Ensuite, depuis la rentrée parlementaire du 11 septembre, parmi les dossiers emblématiques du président, seule la loi sur les emplois d'avenir a été définitivement adoptée par le Parlement et validée par le Conseil constitutionnel, mercredi. Elle sera publiée au Journal officiel dans les prochains jours.
En cause : "la volonté de se démarquer de Sarkozy"
Ces péripéties mettent en exergue une particularité du début du mandat de François Hollande : peu de lois ont été promulguées depuis son élection. Deux de ses promesses sont devenues des lois adoptées, quand l'ex-président Nicolas Sarkozy – dont le début de mandat a été comparable, car lui aussi suivi d'élections législatives – avait réussi à faire passer quatre réformes emblématiques, entre mai et fin octobre 2007. La différence saute aux yeux sur Légifrance, site web officiel du gouvernement, qui diffuse les textes législatifs et réglementaires.
Didier Maus, spécialiste du droit constitutionnel, et Olivier Dord, professeur de droit public à l'université Paris-X Nanterre, interrogés par francetv info, estiment que ce retard n'est pas la conséquence de la révision constitutionnelle de 2008. Selon eux, il est surtout lié à la volonté politique portée par François Hollande de lancer des concertations sur tous les sujets, ou presque.
"Un certain nombre de choses ne sont pas prêtes, donc cela prend plus de temps", pour déposer un projet de loi en bonne et due forme, relève Didier Maus. "Nicolas Sarkozy était allé beaucoup plus vite, mais c'était dans son tempérament", ajoute-t-il. "Le président actuel fait preuve d'une volonté, peut-être excessive, de se démarquer de Nicolas Sarkozy, qui a pris des décisions de manière unilatérale", analyse de son côté Olivier Dord.

▶ Listing fourni:

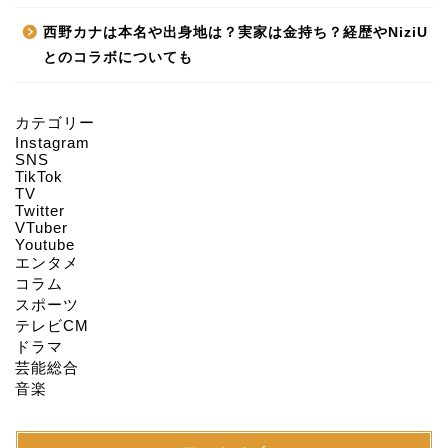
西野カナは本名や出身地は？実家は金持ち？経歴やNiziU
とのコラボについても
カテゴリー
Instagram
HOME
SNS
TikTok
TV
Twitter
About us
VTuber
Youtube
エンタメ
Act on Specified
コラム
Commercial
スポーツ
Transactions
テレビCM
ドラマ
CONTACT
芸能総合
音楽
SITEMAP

▶ Travail demandé:
A - Relevez toutes les personnes désignées par leur nom dans le texte à analyser.
B - D'après le texte à analyser, quelle loi a été définitivement adoptée par le Parlement et validée par le Conseil constitutionnel depuis la rentrée parlementaire du 11 septembre ?

▶ Réponses par consigne:
A -
- François Hollande
- Nicolas Sarkozy
- Didier Maus
- Olivier Dord

B - La loi sur les emplois d'avenir.